- _SELECTED EXCERPT_
********************

A plausible explanation for the increase in predation rates, the 2017 report notes, "could simply be due to the time of year where more predators are spending more time hunting for trout because of the reproductive life cycles."

In other words: "There's hungry mouths at home that need to be fed."

But to reach that conclusion, the report said more study is needed on predation rates in other parts of the state.

The first year's results "answered many key questions on why the Flat Brook "catch and release" area is not holding trout to expected levels," Shramko wrote, "but it also unearthed, as studies often due, more questions about movement and predation rates in the Flat Brook system."

I enjoyed reading the article and think the research is worthwhile, however, I have some reservations about its purpose. Results seem to indicate there is quite a bit of natural predation. So, how will these results affect the Division's future decisions?

"More study is needed" & "expected levels" is administrative jargon to justify a need to continue to find justification to continue the survey and to continue to certify someone's "expectations" that the Flatbrook can sustain more trout stocking. Finding scientific data to support expectations is hardly a scientific approach. It seems there is a pre-conceived notion that the "Brook" can and will (and must) hold an increased trout population if more fish are stocked; and the Division will go to any length to prove its point.

********************

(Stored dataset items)
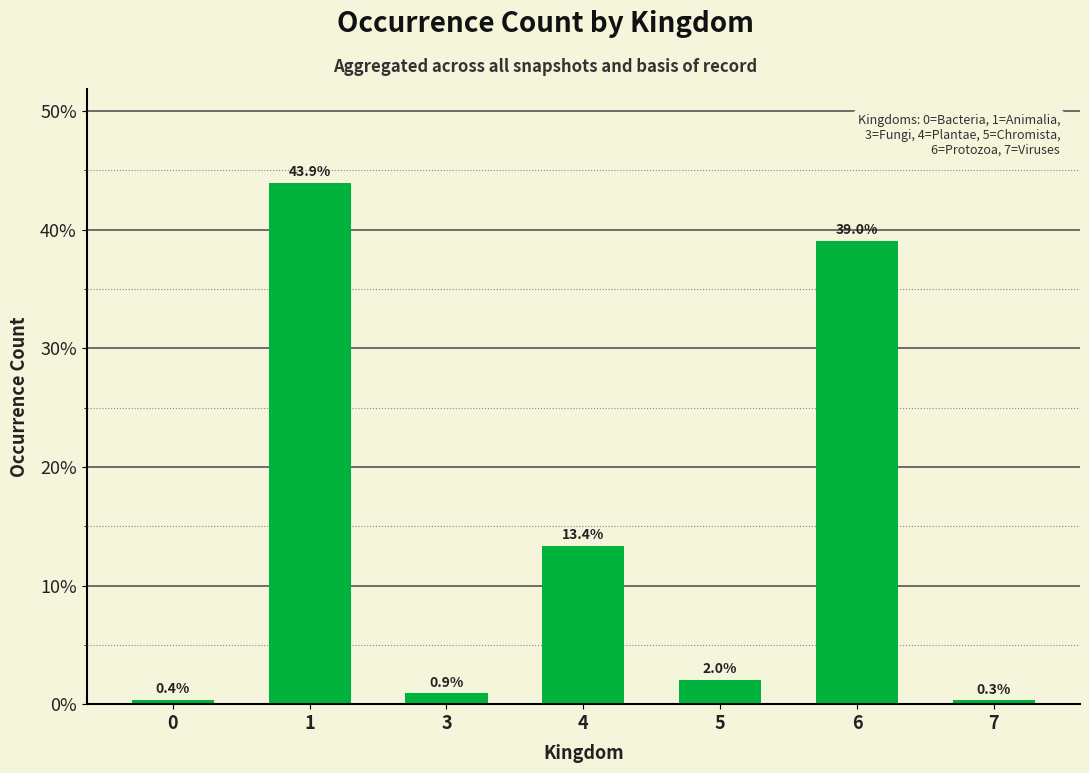

What is the change in value from 5 to 6?

+37.0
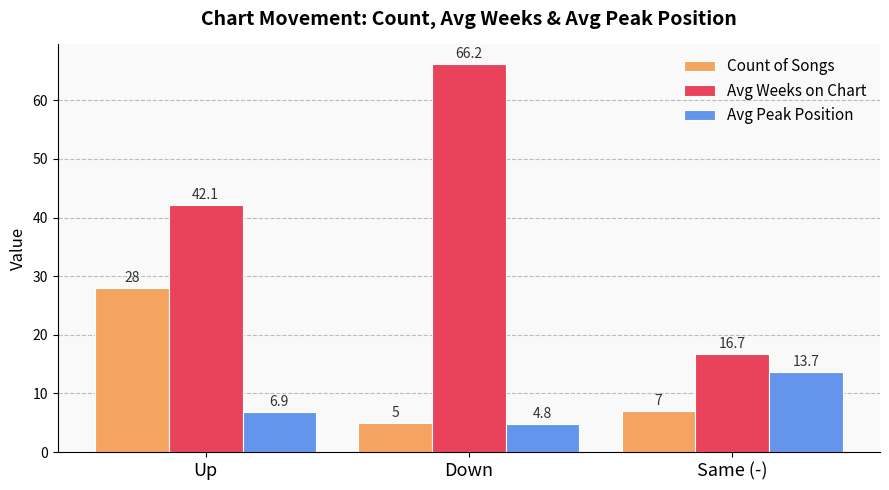

What value does the Count of Songs series have at Up?

28.0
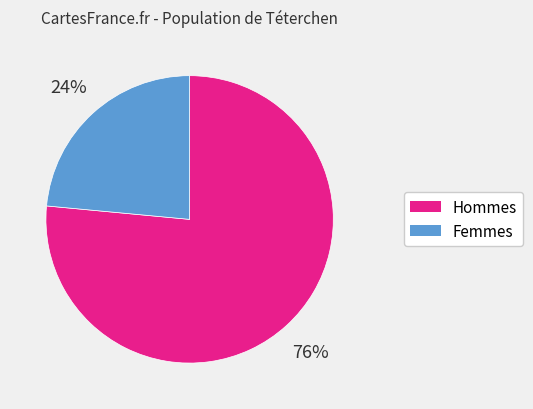

Is there a majority slice in this chart?

Yes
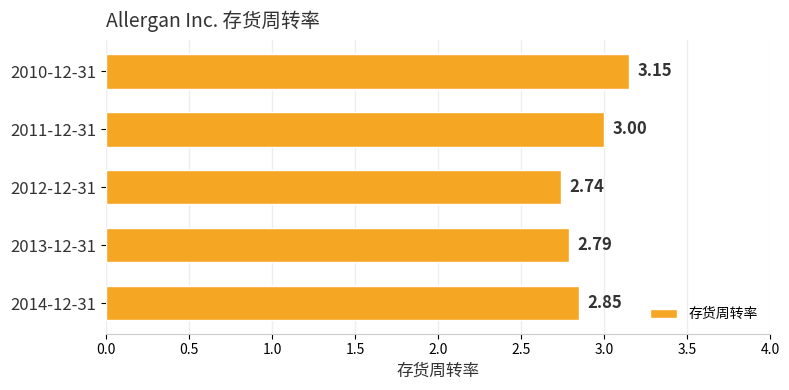

List the labels in order of value, smallest first.

2012-12-31, 2013-12-31, 2014-12-31, 2011-12-31, 2010-12-31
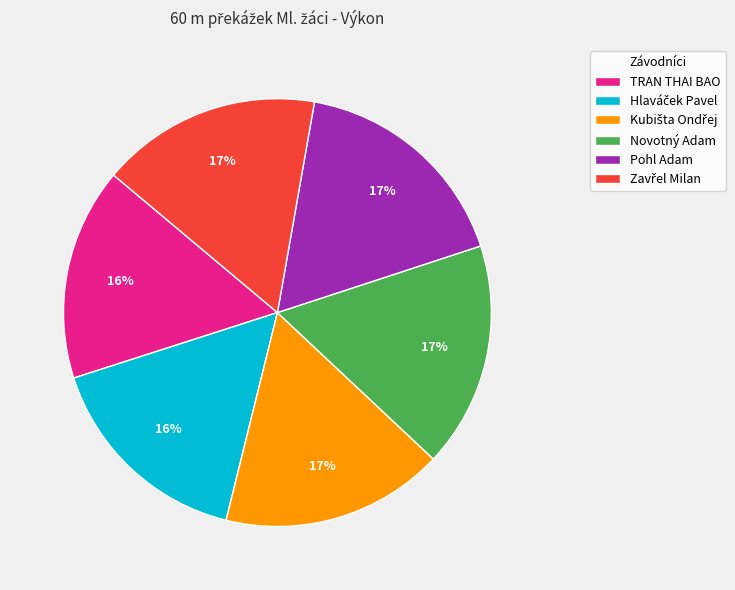

Combined, do TRAN THAI BAO and Pohl Adam account for over 50%?

No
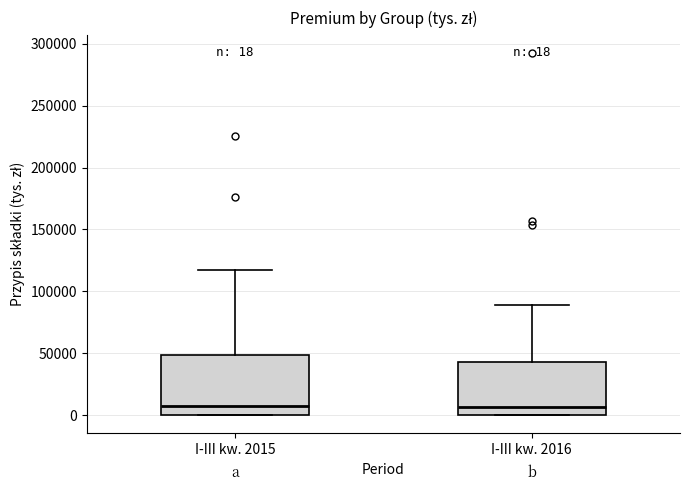

Comparing the boxes themselves (not the whiskers), which one is the tallest?

I-III kw. 2015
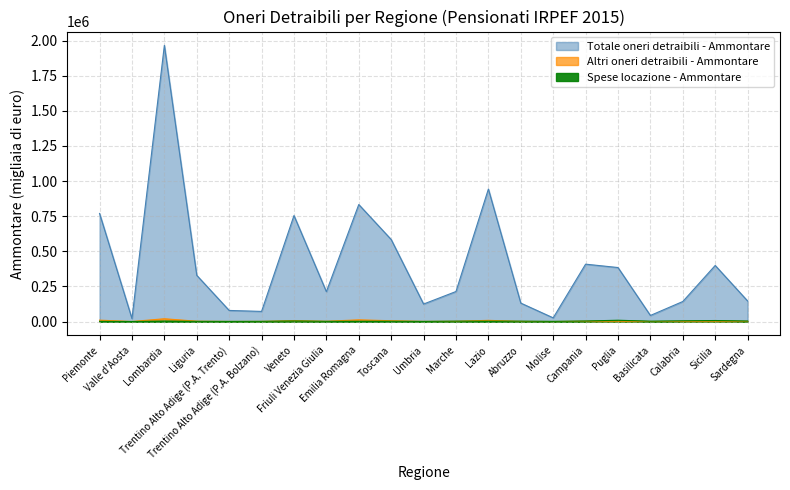

Does the chart display data point markers on the line(s)?

No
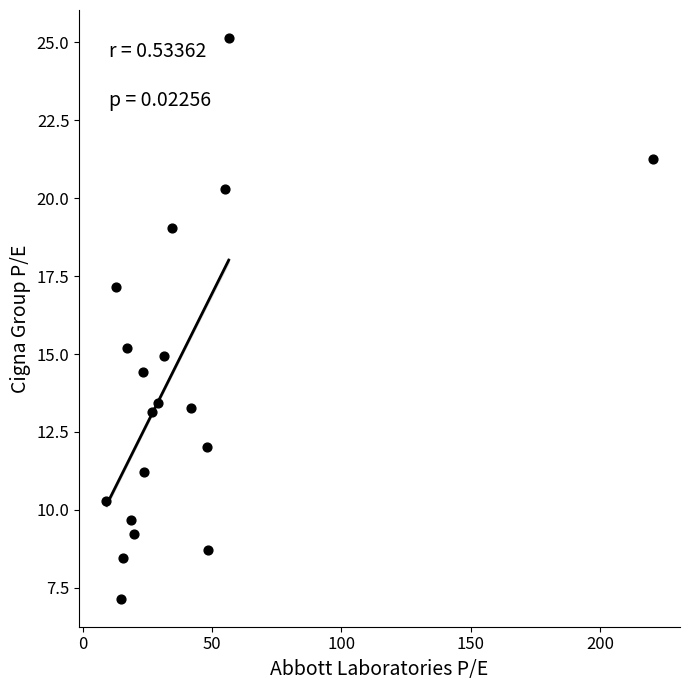

What is the range of Y values (max minus min)?

18.0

********************

- _TASK STATEMENT_
Summarize the excerpt about trout predation in the Flat Brook above in exactly three sentences.

- _TASK ANSWER_
A 2017 report suggests that higher predation rates on trout may be due to the time of year, when predators spend more time hunting to feed their young, but it says more study of predation in other parts of the state is needed. Shramko wrote that the first year's results answered many key questions about why the Flat Brook catch-and-release area is not holding trout to expected levels, while also raising more questions about movement and predation. Comments that follow question the research's purpose, calling "more study is needed" administrative jargon and arguing that the Division is seeking data to support a preconceived expectation that the Brook can hold more stocked trout.